**** Dataset entries
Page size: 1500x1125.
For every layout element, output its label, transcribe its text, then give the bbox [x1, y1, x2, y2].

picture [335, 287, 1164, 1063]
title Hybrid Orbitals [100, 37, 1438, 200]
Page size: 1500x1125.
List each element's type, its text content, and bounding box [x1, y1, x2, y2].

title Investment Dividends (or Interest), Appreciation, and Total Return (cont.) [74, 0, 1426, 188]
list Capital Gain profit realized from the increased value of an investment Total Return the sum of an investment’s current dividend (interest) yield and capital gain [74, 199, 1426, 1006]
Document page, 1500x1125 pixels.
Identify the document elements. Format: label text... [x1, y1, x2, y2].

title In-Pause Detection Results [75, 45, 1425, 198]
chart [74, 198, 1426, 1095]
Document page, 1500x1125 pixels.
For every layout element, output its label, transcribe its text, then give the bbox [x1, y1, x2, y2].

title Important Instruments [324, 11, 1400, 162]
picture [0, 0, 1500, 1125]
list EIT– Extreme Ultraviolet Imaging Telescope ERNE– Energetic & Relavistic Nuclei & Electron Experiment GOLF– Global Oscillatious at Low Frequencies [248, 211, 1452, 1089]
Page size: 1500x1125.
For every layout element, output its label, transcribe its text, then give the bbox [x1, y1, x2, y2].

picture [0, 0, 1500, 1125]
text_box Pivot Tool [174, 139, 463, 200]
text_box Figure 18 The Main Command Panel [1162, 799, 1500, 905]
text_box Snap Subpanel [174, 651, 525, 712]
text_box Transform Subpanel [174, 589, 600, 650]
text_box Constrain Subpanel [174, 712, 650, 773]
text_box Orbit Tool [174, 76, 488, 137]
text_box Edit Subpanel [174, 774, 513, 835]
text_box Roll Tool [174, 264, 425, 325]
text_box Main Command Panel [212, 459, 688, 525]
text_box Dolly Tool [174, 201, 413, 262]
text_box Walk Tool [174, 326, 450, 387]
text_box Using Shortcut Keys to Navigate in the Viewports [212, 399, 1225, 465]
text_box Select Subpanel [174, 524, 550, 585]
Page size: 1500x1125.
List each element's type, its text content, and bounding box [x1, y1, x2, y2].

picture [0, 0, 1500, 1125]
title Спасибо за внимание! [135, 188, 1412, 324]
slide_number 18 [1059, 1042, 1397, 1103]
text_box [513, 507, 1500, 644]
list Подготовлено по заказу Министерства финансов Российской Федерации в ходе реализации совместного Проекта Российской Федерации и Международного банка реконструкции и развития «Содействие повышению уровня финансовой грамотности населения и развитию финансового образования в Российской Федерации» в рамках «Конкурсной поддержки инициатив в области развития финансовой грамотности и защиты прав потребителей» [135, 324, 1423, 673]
********
> Required work
Print every entry from the material exactly.

> Task result
Page size: 1500x1125.
For every layout element, output its label, transcribe its text, then give the bbox [x1, y1, x2, y2].

picture [335, 287, 1164, 1063]
title Hybrid Orbitals [100, 37, 1438, 200]
Page size: 1500x1125.
List each element's type, its text content, and bounding box [x1, y1, x2, y2].

title Investment Dividends (or Interest), Appreciation, and Total Return (cont.) [74, 0, 1426, 188]
list Capital Gain profit realized from the increased value of an investment Total Return the sum of an investment’s current dividend (interest) yield and capital gain [74, 199, 1426, 1006]
Document page, 1500x1125 pixels.
Identify the document elements. Format: label text... [x1, y1, x2, y2].

title In-Pause Detection Results [75, 45, 1425, 198]
chart [74, 198, 1426, 1095]
Document page, 1500x1125 pixels.
For every layout element, output its label, transcribe its text, then give the bbox [x1, y1, x2, y2].

title Important Instruments [324, 11, 1400, 162]
picture [0, 0, 1500, 1125]
list EIT– Extreme Ultraviolet Imaging Telescope ERNE– Energetic & Relavistic Nuclei & Electron Experiment GOLF– Global Oscillatious at Low Frequencies [248, 211, 1452, 1089]
Page size: 1500x1125.
For every layout element, output its label, transcribe its text, then give the bbox [x1, y1, x2, y2].

picture [0, 0, 1500, 1125]
text_box Pivot Tool [174, 139, 463, 200]
text_box Figure 18 The Main Command Panel [1162, 799, 1500, 905]
text_box Snap Subpanel [174, 651, 525, 712]
text_box Transform Subpanel [174, 589, 600, 650]
text_box Constrain Subpanel [174, 712, 650, 773]
text_box Orbit Tool [174, 76, 488, 137]
text_box Edit Subpanel [174, 774, 513, 835]
text_box Roll Tool [174, 264, 425, 325]
text_box Main Command Panel [212, 459, 688, 525]
text_box Dolly Tool [174, 201, 413, 262]
text_box Walk Tool [174, 326, 450, 387]
text_box Using Shortcut Keys to Navigate in the Viewports [212, 399, 1225, 465]
text_box Select Subpanel [174, 524, 550, 585]
Page size: 1500x1125.
List each element's type, its text content, and bounding box [x1, y1, x2, y2].

picture [0, 0, 1500, 1125]
title Спасибо за внимание! [135, 188, 1412, 324]
slide_number 18 [1059, 1042, 1397, 1103]
text_box [513, 507, 1500, 644]
list Подготовлено по заказу Министерства финансов Российской Федерации в ходе реализации совместного Проекта Российской Федерации и Международного банка реконструкции и развития «Содействие повышению уровня финансовой грамотности населения и развитию финансового образования в Российской Федерации» в рамках «Конкурсной поддержки инициатив в области развития финансовой грамотности и защиты прав потребителей» [135, 324, 1423, 673]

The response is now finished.